According to the attorney general, officers engaged in an unlawful practice of kettling or corralling protesters without providing them an opportunity to disperse, and thereafter making a vast number of arrests without probable cause.

“We need immediate change to decades old unjust policies and practices,” James said.

The attorney general is seeking to remedy these longstanding and systemic problems at the NYPD by “installing a monitor to oversee the NYPD’s policing tactics at future protests and to oversee future compliance with the law, as well as a host of other reforms to address the problematic policies and training failures that are outlined in the complaint.”

Additionally, the lawsuit is seeking a court order declaration that the policies and practices that the NYPD used during these protests were unlawful.

During James’ press conference, alleged victims of police brutality during the summer protests recounted their experience.

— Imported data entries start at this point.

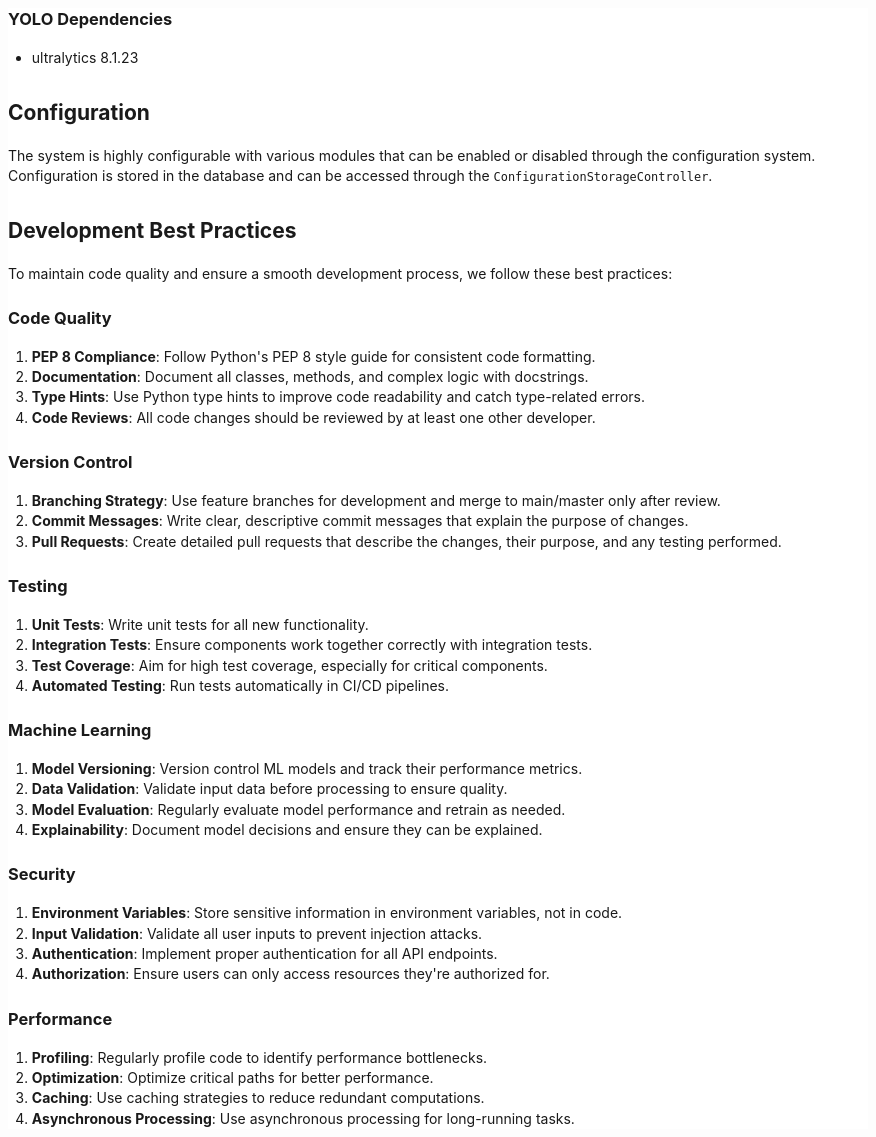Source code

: ### YOLO Dependencies
- ultralytics 8.1.23

## Configuration

The system is highly configurable with various modules that can be enabled or disabled through the configuration system. Configuration is stored in the database and can be accessed through the `ConfigurationStorageController`.

## Development Best Practices

To maintain code quality and ensure a smooth development process, we follow these best practices:

### Code Quality
1. **PEP 8 Compliance**: Follow Python's PEP 8 style guide for consistent code formatting.
2. **Documentation**: Document all classes, methods, and complex logic with docstrings.
3. **Type Hints**: Use Python type hints to improve code readability and catch type-related errors.
4. **Code Reviews**: All code changes should be reviewed by at least one other developer.

### Version Control
1. **Branching Strategy**: Use feature branches for development and merge to main/master only after review.
2. **Commit Messages**: Write clear, descriptive commit messages that explain the purpose of changes.
3. **Pull Requests**: Create detailed pull requests that describe the changes, their purpose, and any testing performed.

### Testing
1. **Unit Tests**: Write unit tests for all new functionality.
2. **Integration Tests**: Ensure components work together correctly with integration tests.
3. **Test Coverage**: Aim for high test coverage, especially for critical components.
4. **Automated Testing**: Run tests automatically in CI/CD pipelines.

### Machine Learning
1. **Model Versioning**: Version control ML models and track their performance metrics.
2. **Data Validation**: Validate input data before processing to ensure quality.
3. **Model Evaluation**: Regularly evaluate model performance and retrain as needed.
4. **Explainability**: Document model decisions and ensure they can be explained.

### Security
1. **Environment Variables**: Store sensitive information in environment variables, not in code.
2. **Input Validation**: Validate all user inputs to prevent injection attacks.
3. **Authentication**: Implement proper authentication for all API endpoints.
4. **Authorization**: Ensure users can only access resources they're authorized for.

### Performance
1. **Profiling**: Regularly profile code to identify performance bottlenecks.
2. **Optimization**: Optimize critical paths for better performance.
3. **Caching**: Use caching strategies to reduce redundant computations.
4. **Asynchronous Processing**: Use asynchronous processing for long-running tasks.
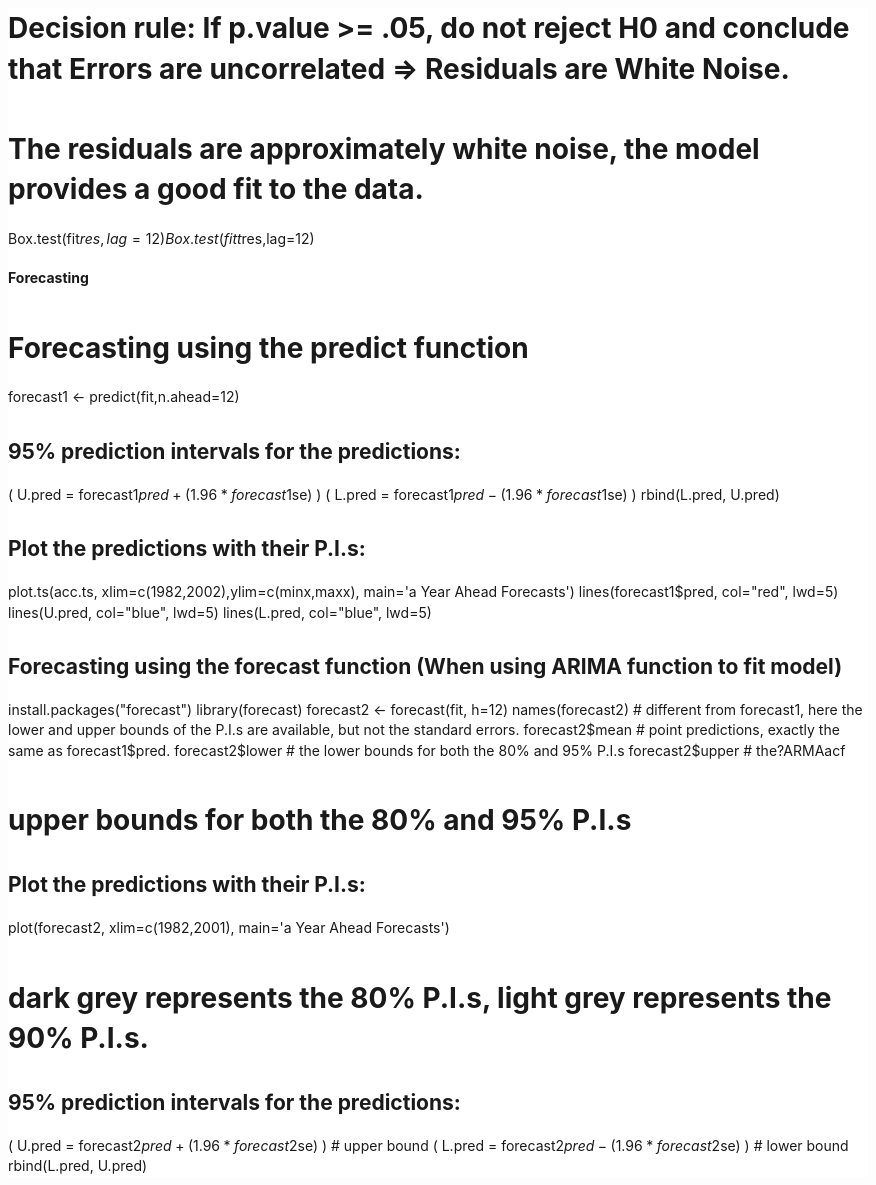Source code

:# Decision rule: If p.value >= .05, do not reject H0 and conclude that Errors are uncorrelated => Residuals are White Noise.
# The residuals are approximately white noise, the model provides a good fit to the data.
Box.test(fit$res,lag=12) 
Box.test(fitt$res,lag=12)


#### Forecasting ####
# Forecasting using the predict function
forecast1 <- predict(fit,n.ahead=12)
## 95% prediction intervals for the predictions:  
( U.pred = forecast1$pred + (1.96*forecast1$se) ) 
( L.pred = forecast1$pred - (1.96*forecast1$se) ) 
rbind(L.pred, U.pred)
## Plot the predictions with their P.I.s:
plot.ts(acc.ts, xlim=c(1982,2002),ylim=c(minx,maxx), 
              main='a Year Ahead Forecasts') 
lines(forecast1$pred, col="red", lwd=5)
lines(U.pred, col="blue", lwd=5)
lines(L.pred, col="blue", lwd=5)

## Forecasting using the forecast function (When using ARIMA function to fit model)
install.packages("forecast")
library(forecast)
forecast2 <- forecast(fit, h=12)
names(forecast2) # different from forecast1, here the lower and upper bounds of the P.I.s are available, but not the standard errors.
forecast2$mean # point predictions, exactly the same as forecast1$pred.
forecast2$lower # the lower bounds for both the 80% and 95% P.I.s
forecast2$upper # the?ARMAacf
# upper bounds for both the 80% and 95% P.I.s
## Plot the predictions with their P.I.s:
plot(forecast2, xlim=c(1982,2001), main='a Year Ahead Forecasts') 
# dark grey represents the 80% P.I.s, light grey represents the 90% P.I.s.
## 95% prediction intervals for the predictions:  
( U.pred = forecast2$pred + (1.96*forecast2$se) ) # upper bound
( L.pred = forecast2$pred - (1.96*forecast2$se) ) # lower bound
rbind(L.pred, U.pred)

Protester Luke Hanna, who says he was peacefully protesting on June 3 in downtown Brooklyn the death of George Floyd at the hands of police officers, claimed he was assaulted by an “irresponsible officer” who acted “out of line.”

“I was assaulted by an irresponsible officer because that officer was sure that he or she would get away with it,” Luke Hanna, a protester said. “My hope from this [lawsuit] is that the individual officers that acted out of line..throughout the protests are held accountable and, beyond that, a fundamental change in the way the NYPD recruits and trains its officers.”